Выбрать главу

На всех партийных конгрессах Жорес требует не отрываться от профсоюзов, ликвидировать гибельный разрыв. И если этот разрыв между социалистами и ВКТ все же постепенно как-то ликвидируется, то это было результатом его усилий. Во многих практических вопросах рабочего движения традиции, родившиеся под влиянием Жореса, благотворно сказывались в рабочем движении десятки лет спустя. И если все же он не успел многого сделать, то надо не забывать о времени, об обстоятельствах, о противниках, о людях слепых и злобных, о том, что даже столь выдающиеся способности, ум, энергия Жореса все же не в состоянии были объять те гигантские и сложнейшие задачи, которые вставали перед французским рабочим классом. К тому же приближение войны побуждало его бросаться в другие тяжелые и сложные битвы.

Война войне

— Ненависть была чужда Жоресу, и он жил в безмятежном спокойствии, свойственном человеку с чистой совестью, — говорил Анатоль Франс.

Надо полагать, великий писатель имел в виду отношение Жореса к конкретным людям, носителям зла. Ибо, конечно, Жорес ненавидел. Ненавидел страдания людей в любой их форме. Сильнейшую ненависть испытывал он и самому большому несчастью современного ему общества — к войнам. Разве иначе он вкладывал бы столько страсти в борьбу с войной? Это была труднейшая из всех задач, которые он ставил перед собой. Даже борьба за социалистическое преобразование общества представлялась многим социалистам сравнительно более легкой. Гэд говорил, что в сохранении капитализма в конечном счете заинтересовано лишь 200 тысяч французов. Подобно атому в войне заинтересована незначительная кучка людей. Но они опираются на националистические чувства, охватывающие массы. Национализм был тогда очень силен во Франции. Такие явления, как буланжизм, дело Дрейфуса, показали это. Даже рабочий класс, которому понятие отечества, родины труднее всего связать в буржуазном обществе со своими классовыми интересами, был охвачен национализмом. Тем более что национализм служил элементом революционно-демократической традиции. И его нелегко было преодолеть, ибо французские социалисты и демократы выступали наследниками «патриотов» 1792 года, мечтавших с помощью войны разнести по свету идеи революции, либералов эпохи реставрации, стремившихся разрушить Священный союз войной, даже коммунаров, сторонников беспощадной войны с пруссаками.

Кстати, патриотические иллюзии самого Жореса явно связаны с этой традицией.
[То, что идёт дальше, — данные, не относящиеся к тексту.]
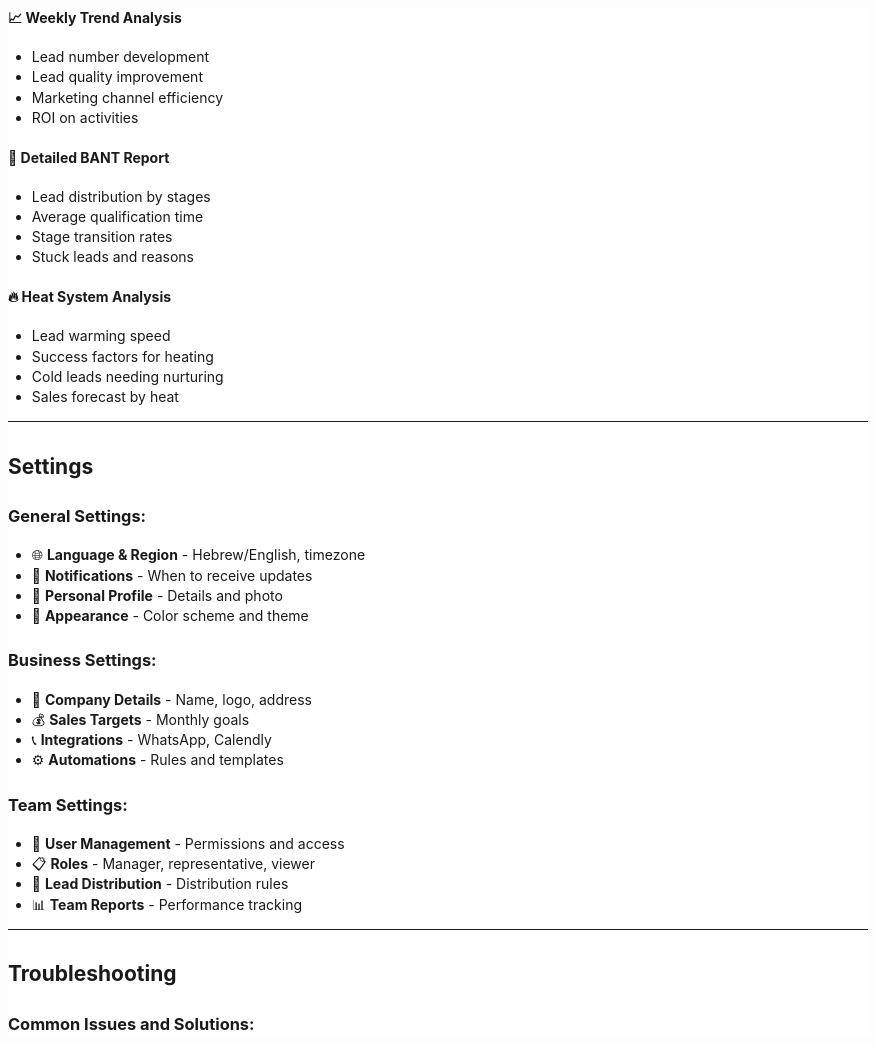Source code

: #### 📈 **Weekly Trend Analysis**

- Lead number development
- Lead quality improvement
- Marketing channel efficiency
- ROI on activities

#### 🎯 **Detailed BANT Report**

- Lead distribution by stages
- Average qualification time
- Stage transition rates
- Stuck leads and reasons

#### 🔥 **Heat System Analysis**

- Lead warming speed
- Success factors for heating
- Cold leads needing nurturing
- Sales forecast by heat

---

## Settings

### General Settings:

- 🌐 **Language & Region** - Hebrew/English, timezone
- 🔔 **Notifications** - When to receive updates
- 👤 **Personal Profile** - Details and photo
- 🎨 **Appearance** - Color scheme and theme

### Business Settings:

- 🏢 **Company Details** - Name, logo, address
- 💰 **Sales Targets** - Monthly goals
- 📞 **Integrations** - WhatsApp, Calendly
- ⚙️ **Automations** - Rules and templates

### Team Settings:

- 👥 **User Management** - Permissions and access
- 📋 **Roles** - Manager, representative, viewer
- 🔄 **Lead Distribution** - Distribution rules
- 📊 **Team Reports** - Performance tracking

---

## Troubleshooting

### Common Issues and Solutions:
Тем более замечательно, что он, как никто по Франции, оказался способным решить проблему войны и мира. И это надо было делать не только в борьбе с национализмом, но и с иными, подчас противоположными тенденциями, в которых идея социалистического миролюбия превращалась в карикатуру.

Самая крикливая из них связана с именем Гюстава Эрве. Этот учитель из департамента Ивонн, бывший анархист, еще в 1901 году напечатал статью, посвященную годовщине битвы при Ваграме. Он решительно осуждал традиции бонапартистского милитаризма и предложил отметить годовщину тем, чтобы, собрав в казармах все отбросы и весь навоз, построить перед этой кучей солдат и при звуках военной музыки водрузить на навозе французское знамя. Этот эффектный и претенциозный образ вызвал целую бурю. Гюстав Эрве, мастер крайне хлестких фраз, повел шумную антимилитаристскую кампанию. Он заявил, что социалисты должны ответить на любую войну забастовкой и восстанием,

Жюль Гэд, со своей стороны, считал, что борьбу с войной вообще вести не следует, поскольку войны — неизбежный спутник капитализма. Он отвергая идею антивоенной всеобщей забастовки.

Гэд выступал за революцию, но только в мирное время. В случае войны революционеры должны при любых обстоятельствах защищать родину. Как всегда, ультрареволюционность и догматизм превращались в свою противоположность, в данном случае в шовинизм.

На конгрессах социалистов в Лиможе в 1906 году и в Нанси в 1907 году Жорес предложил политику, в которой он стремился сочетать предотвращение войны, социалистическую революцию и уважение к национальным интересам. Жореса поддержал Вайян, и ему удалось повести большинство социалистов за собой. Однако его линия еще не была совершенно четкой и ясной. Ему приходилось как-то лавировать между Гэдом и Эрве. Гэдовский революционный шовинизм совершенно не годился. Но, конечно же, он не мог согласиться и с Эрве. Однако в анархистской позиции этого чемпиона «неловкости» он находил один полезный момент — революционную борьбу с войной. К тому же позиция Жореса складывалась еще во многом интуитивно. Словом, он нуждался в каком-то внешнем толчке, нуждался в поддержке, чтобы окончательно найти правильный путь.